++++ Extrait du texte ++++
Procédés typiques. Ingrédients.

1. Temps et lieux.

Début et fin. La tragédie est née en Grèce au VIe siècle avant J.C. C'est une genre étroitement lié à la mythologie gréco-latine, à l'idée de destin et de liberté. Aussi a-t-elle disparu au Moyen Âge. Elle est florissante à la Renaissance (Calderon, Shakespeare, Corneille), puis à la période romantique (Schiller, Hugo). Elle connaît un regain d’intérêt au XXe siècle (Brecht, Anouilh, Sartre, Camus). On la retrouve aussi dans l'opéra (Verdi), dans le roman (Dostoïevski), et au cinéma (Tennessee Williams).
Lieu. Grèce antique, Rome antique, Angleterre (XVIe s.), Italie (XVIe-XVIIIe s.), Allemagne (XVIIe-XVIIIe s.), France (XVIIe-XXe s.)
++++ Données fournies ++++
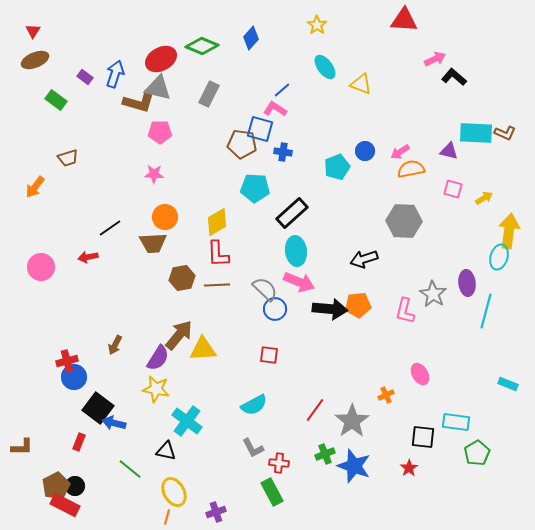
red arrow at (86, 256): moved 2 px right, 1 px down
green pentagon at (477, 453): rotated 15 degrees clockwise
++++
**Consignes:**
a) Recopiez tout le passage de l'extrait sur la tragédie, depuis « 1. Temps et » jusqu'à « cinéma (Tennessee Williams). ».
b) Indiquez, s'il vous plaît, dans quel pays et à quel siècle la tragédie est née selon l'extrait sur ce genre.

**Réponses aux consignes:**
a)
1. Temps et lieux.

Début et fin. La tragédie est née en Grèce au VIe siècle avant J.C. C'est une genre étroitement lié à la mythologie gréco-latine, à l'idée de destin et de liberté. Aussi a-t-elle disparu au Moyen Âge. Elle est florissante à la Renaissance (Calderon, Shakespeare, Corneille), puis à la période romantique (Schiller, Hugo). Elle connaît un regain d’intérêt au XXe siècle (Brecht, Anouilh, Sartre, Camus). On la retrouve aussi dans l'opéra (Verdi), dans le roman (Dostoïevski), et au cinéma (Tennessee Williams).

b) En Grèce, au VIe siècle avant J.C.